Here, we derive the reduced mass for a system of two point-like masses connected by a force that obeys Hooke’s law.

We start out with the two point-like masses $m_{1}$ and $m_{2}$ at positions $x_{1}$ and $x_{2}$ , assuming $x_{2} > x_{1}$ . The bond length is the difference $r = x_{2} - x_{1}$ . The equilibrium bond length is $r_{e}$ .
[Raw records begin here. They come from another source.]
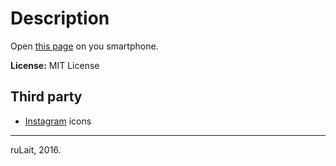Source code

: # Description
Open [this page](https://rulait.github.io/ig-logo) on you smartphone.

**License:** MIT License

## Third party

* [Instagram](https://www.instagram.com/) icons

---
ruLait, 2016.
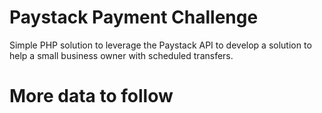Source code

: # Paystack Payment Challenge
Simple PHP solution to leverage the Paystack API to develop a solution to help a small business owner with scheduled transfers.

# More data to follow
If the two masses are connected by a spring that follows Hooke’s law with force constant $k$ , the forces acting on the two are

(2.72)

\begin{array}{r} \begin{matrix} F_{1} = m_{1} \frac{d^{2}}{d t^{2}} x_{1} = + k (r - r_{e}) \\ F_{2} = m_{2} \frac{d^{2}}{d t^{2}} x_{2} = - k (r - r_{e}) \end{matrix} \end{array}

Dividing the first equation by $m_{1}$ and the second equation by $m_{2}$ , and then subtracting the first from the second equation gives

(2.73)

\frac{d^{2}}{d t^{2}} (x_{2} - x_{1}) = \frac{d^{2}}{d t^{2}} r = - k (\frac{1}{m_{1}} + \frac{1}{m_{2}}) (r - r_{e})

The expression in parentheses can be abbreviated by defining the reduced mass $μ$

(2.74)

\frac{1}{μ} = \frac{1}{m_{1}} + \frac{1}{m_{2}} μ = \frac{m_{1} m_{2}}{m_{1} + m_{2}}

This gives finally

(2.75)

μ \frac{d^{2}}{d t^{2}} r = - k (r - r_{e})

This equation is Hooke’s law for a single effective particle of mass $μ$ on a spring with force constant $k$ and equilibrium length $r_{e}$ .

This shows that the two spring-connected masses can be modeled as a single mass connected to a spring of the same force constant.